Gerakan kelompok Islamis mulai menjadi lebih politis setelah negara mengumumkan perubahan sistem politik ke arah yang lebih pluralistik pada 1989. Serangkaian reformasi konstitusi telah menjamin kebebasan untuk berekspresi, berorganisasi, berserikat; menyediakan hak untuk mengorganisasikan massa dan melakukan mogok; dan membatasi peran tentara untuk menjaga stabilitas dan kedaulatan nasional (Rashid, 1997). Reformasi tidak hanya terbatas pada urusan konstitusi semata.
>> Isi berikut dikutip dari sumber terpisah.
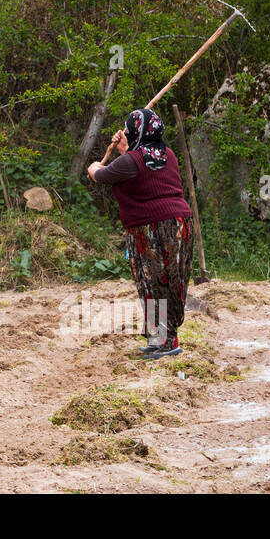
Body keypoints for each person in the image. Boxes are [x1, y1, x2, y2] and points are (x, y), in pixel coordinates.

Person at [87, 108, 193, 359]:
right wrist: (126, 148)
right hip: (179, 224)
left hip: (152, 228)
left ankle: (167, 342)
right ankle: (160, 338)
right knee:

Rakyat Aljazair menyaksikan perubahan yang jelas dalam kehidupan politik mereka setelah serangkaian kerusuhan terjadi pada Oktober 1988, yang juga sebagai tanda dimulainya proses reformasi.
Pers diberikan kebebasan yang luar biasa untuk terbit, dan “selama musim semi 1990, turun ke jalan, arak-arakan, demonstrasi menjadi kejadian yang terlihat biasa” (Mortimer, 1991: 583).
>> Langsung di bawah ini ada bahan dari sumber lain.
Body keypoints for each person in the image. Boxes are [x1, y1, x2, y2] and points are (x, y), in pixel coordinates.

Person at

Kelompok-kelompok Islamis memperoleh manfaat dari hampir semua aspek reformasi. Beberapa partai politik keagamaan muncul, termasuk FIS, Harakat al-Mujtama’ al- Islami (HAMAS), dan Gerakan Kebangkitan Islam (Mouvement de la Nahda Islamique, MNI). Berbarengan dengan munculnya partai-partai politik dan organisi Islamis yang terdaftar, muncul pula sejumlah kempok kecil dengan orientasi Islamis yang radikal. Kelompok-kelopok itu menamakan dirinya Amr bil Ma’rouf wal Nahi ‘an al-Munkar, Takfir wal Hijra, Jama’at al-Sunna wa al-Shari’a, dan Ansar al-Tawhid (Ayyashi, 1993; al-Tawil, 1998; Martinez, 2000).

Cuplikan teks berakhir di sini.